> _HOW TO COMPLETE THIS TASK_
Look through the material beneath and copy each line with the word "Court".

☆ ☆ ☆ ☆

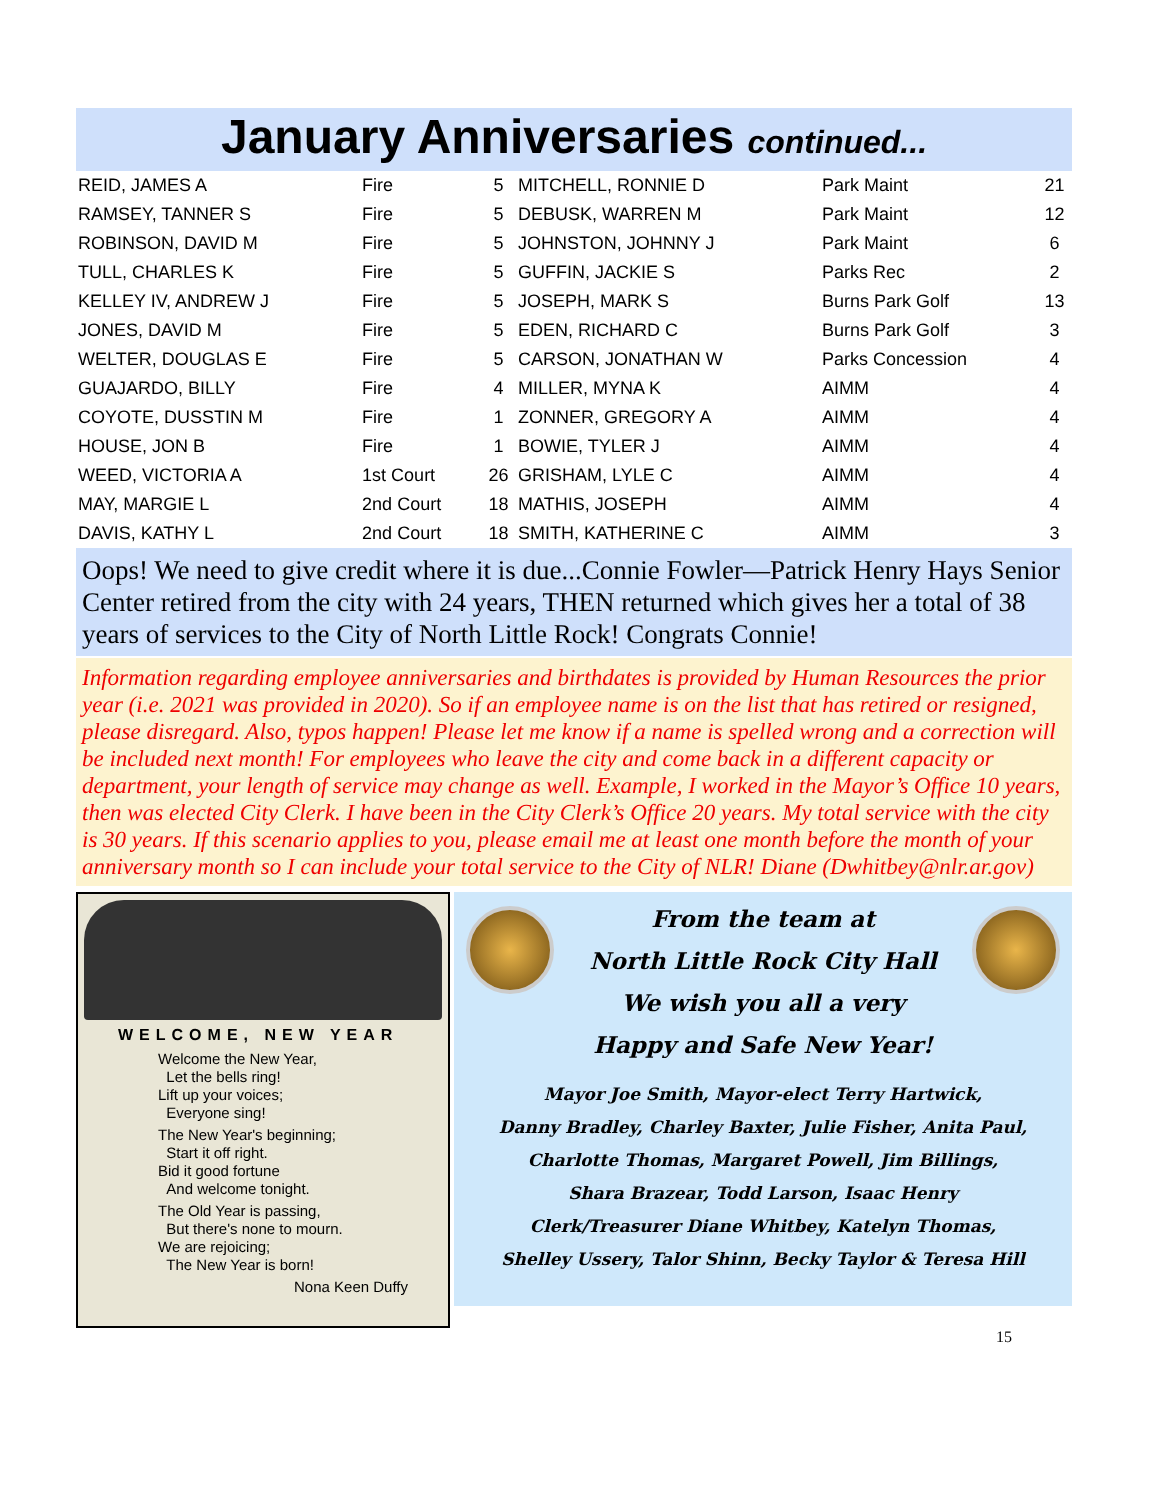January Anniversaries continued...
| REID, JAMES A | Fire | 5 | MITCHELL, RONNIE D | Park Maint | 21 |
| RAMSEY, TANNER S | Fire | 5 | DEBUSK, WARREN M | Park Maint | 12 |
| ROBINSON, DAVID M | Fire | 5 | JOHNSTON, JOHNNY J | Park Maint | 6 |
| TULL, CHARLES K | Fire | 5 | GUFFIN, JACKIE S | Parks Rec | 2 |
| KELLEY IV, ANDREW J | Fire | 5 | JOSEPH, MARK S | Burns Park Golf | 13 |
| JONES, DAVID M | Fire | 5 | EDEN, RICHARD C | Burns Park Golf | 3 |
| WELTER, DOUGLAS E | Fire | 5 | CARSON, JONATHAN W | Parks Concession | 4 |
| GUAJARDO, BILLY | Fire | 4 | MILLER, MYNA K | AIMM | 4 |
| COYOTE, DUSSTIN M | Fire | 1 | ZONNER, GREGORY A | AIMM | 4 |
| HOUSE, JON B | Fire | 1 | BOWIE, TYLER J | AIMM | 4 |
| WEED, VICTORIA A | 1st Court | 26 | GRISHAM, LYLE C | AIMM | 4 |
| MAY, MARGIE L | 2nd Court | 18 | MATHIS, JOSEPH | AIMM | 4 |
| DAVIS, KATHY L | 2nd Court | 18 | SMITH, KATHERINE C | AIMM | 3 |
Oops! We need to give credit where it is due...Connie Fowler—Patrick Henry Hays Senior Center retired from the city with 24 years, THEN returned which gives her a total of 38 years of services to the City of North Little Rock! Congrats Connie!
Information regarding employee anniversaries and birthdates is provided by Human Resources the prior year (i.e. 2021 was provided in 2020). So if an employee name is on the list that has retired or resigned, please disregard. Also, typos happen! Please let me know if a name is spelled wrong and a correction will be included next month! For employees who leave the city and come back in a different capacity or department, your length of service may change as well. Example, I worked in the Mayor’s Office 10 years, then was elected City Clerk. I have been in the City Clerk’s Office 20 years. My total service with the city is 30 years. If this scenario applies to you, please email me at least one month before the month of your anniversary month so I can include your total service to the City of NLR! Diane (Dwhitbey@nlr.ar.gov)
WELCOME, NEW YEAR
Welcome the New Year,
Let the bells ring!
Lift up your voices;
Everyone sing!
The New Year's beginning;
Start it off right.
Bid it good fortune
And welcome tonight.
The Old Year is passing,
But there's none to mourn.
We are rejoicing;
The New Year is born!
Nona Keen Duffy
From the team at
North Little Rock City Hall
We wish you all a very
Happy and Safe New Year!
Mayor Joe Smith, Mayor-elect Terry Hartwick,
Danny Bradley, Charley Baxter, Julie Fisher, Anita Paul,
Charlotte Thomas, Margaret Powell, Jim Billings,
Shara Brazear, Todd Larson, Isaac Henry
Clerk/Treasurer Diane Whitbey, Katelyn Thomas,
Shelley Ussery, Talor Shinn, Becky Taylor & Teresa Hill
15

☆ ☆ ☆ ☆

> _EXERCISE SOLUTION_
| WEED, VICTORIA A | 1st Court | 26 | GRISHAM, LYLE C | AIMM | 4 |
| MAY, MARGIE L | 2nd Court | 18 | MATHIS, JOSEPH | AIMM | 4 |
| DAVIS, KATHY L | 2nd Court | 18 | SMITH, KATHERINE C | AIMM | 3 |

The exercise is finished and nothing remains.